Hier, au Forum international sur la cybersécurité de Lille, Isabelle Falque-Pierrotin, présidente de la CNIL, a donné le calendrier sur les suites attendues après l’annulation du Safe Harbor en Europe.
Depuis 2000, le Safe Harbor est un dispositif qui permettait aux entreprises basées aux États-Unis d’y rapatrier les données personnelles butinées en Europe. Seulement, une procédure initiée par Maximilien Schrems, étudiant autrichien, a fait l’effet d’une bombe.
Ce David s’était élevé contre deux Goliath, Facebook et le Commissaire à la protection des données irlandais, en demandant vainement à ce dernier de mener à bien une enquête sur le sort de ses données outre-Atlantique. Bien lui en a pris : suite aux révélations Snowden, la CJUE a par la suite asséné ce que la Commission européenne avait elle-même constatée, sans sourciller : les États-Unis n’offrent plus le niveau de garantie qu’avait cru déceler Bruxelles en 2000, puisque les services du renseignement américain disposent d’un large accès aux données stockées et traitées localement. Elle annulait alors ce fameux Safe Harbor ouvrant la voie à de multiples questionnements sur le terrain des droits mais également de l’économie numérique.
D'une part, la Commission européenne a incité les acteurs du numérique à user de moyens alternatifs au Safe Harbor. Le droit européen autorise par exemple les clauses contractuelles standards ou les règles internes contraignantes. De son côté, le groupe des autorités de contrôle en Europe, réunies au sein du G29, a laissé jusqu’à fin janvier aux différents négociateurs le soin de trouver une solution pour atteindre le niveau de protection espéré de la CJUE.

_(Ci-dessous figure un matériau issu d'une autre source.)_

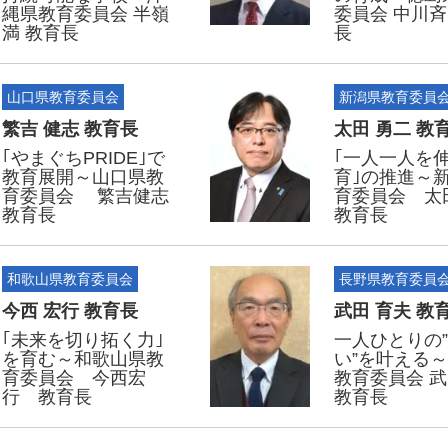
縄県教育委員会 半嶺
委員会 中川斉
満 教育長
長
山口県教育委員会
新潟県教育委員
繁吉 健志 教育長
太田 勇二 教
｢やまぐちPRIDE｣で
｢一人一人を
教育展開～山口県教
育｣の推進～
育委員会 繁吉健志
育委員会 太
教育長
教育長
和歌山県教育委員会
長野県教育委員
今西 宏行 教育長
武田 育夫 教
｢未来を切り拓く力｣
一人ひとりの
を育む～和歌山県教
い”を叶える
育委員会 今西宏
教育委員会 
行 教育長
教育長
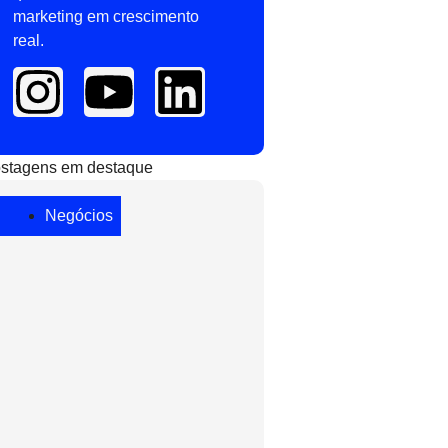
marketing em crescimento
real.
stagens em destaque
Negócios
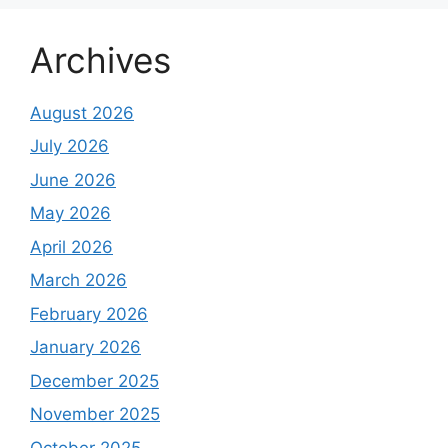
Archives
August 2026
July 2026
June 2026
May 2026
April 2026
March 2026
February 2026
January 2026
December 2025
November 2025
October 2025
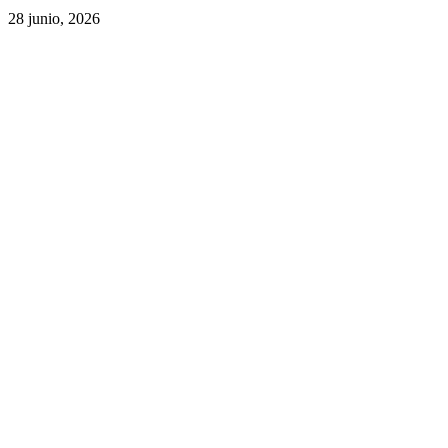
28 junio, 2026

Pas d'accord en vue pour un Safe Harbor 2
Mardi, à Lille, lors d’une conférence plénière organisée au sein du FIC, Isabelle Falque-Pierrotin a indiqué d'autre part que le G29 se réunirait début février pour savoir ce qu’il adviendra de l’annulation du Safe Harbor. Si la présidente de la CNIL a été discrète sur le sujet, plusieurs pistes se dégagent selon nos sources. Les clauses types et les Binding Corporate Rules (ou BCR), à savoir les codes de conduite internes aux entreprises, pourraient ne pas perdurer, sans doute parce qu’elles ne rabotent en rien la curiosité des services américains. Au-delà des autorisations individuelles, la seule issue disponible pour les acteurs du Web resterait finalement les décisions d’adéquation. Avec elle, dans un État déterminé, une autorité de contrôle devrait ainsi mener une analyse approfondie des lois nationales du pays tiers pour autoriser ou interdire le transfert.
Bien entendu, une telle position pourrait être jugée inutile si les États-Unis et l’Europe parvenaient finalement à un accord sur un hypothétique Safe Harbor 2. Sur le terrain politique, cependant, cette réalité n'est qu’un rêve encore trop lointain. Toujours au FIC, David Martinon, représentant spécial de la France pour les négociations internationales sur la société de l'information et l'économie numérique, a pointé aujourd’hui encore l’absence d’accord entre les différents pays européens sur ce dossier.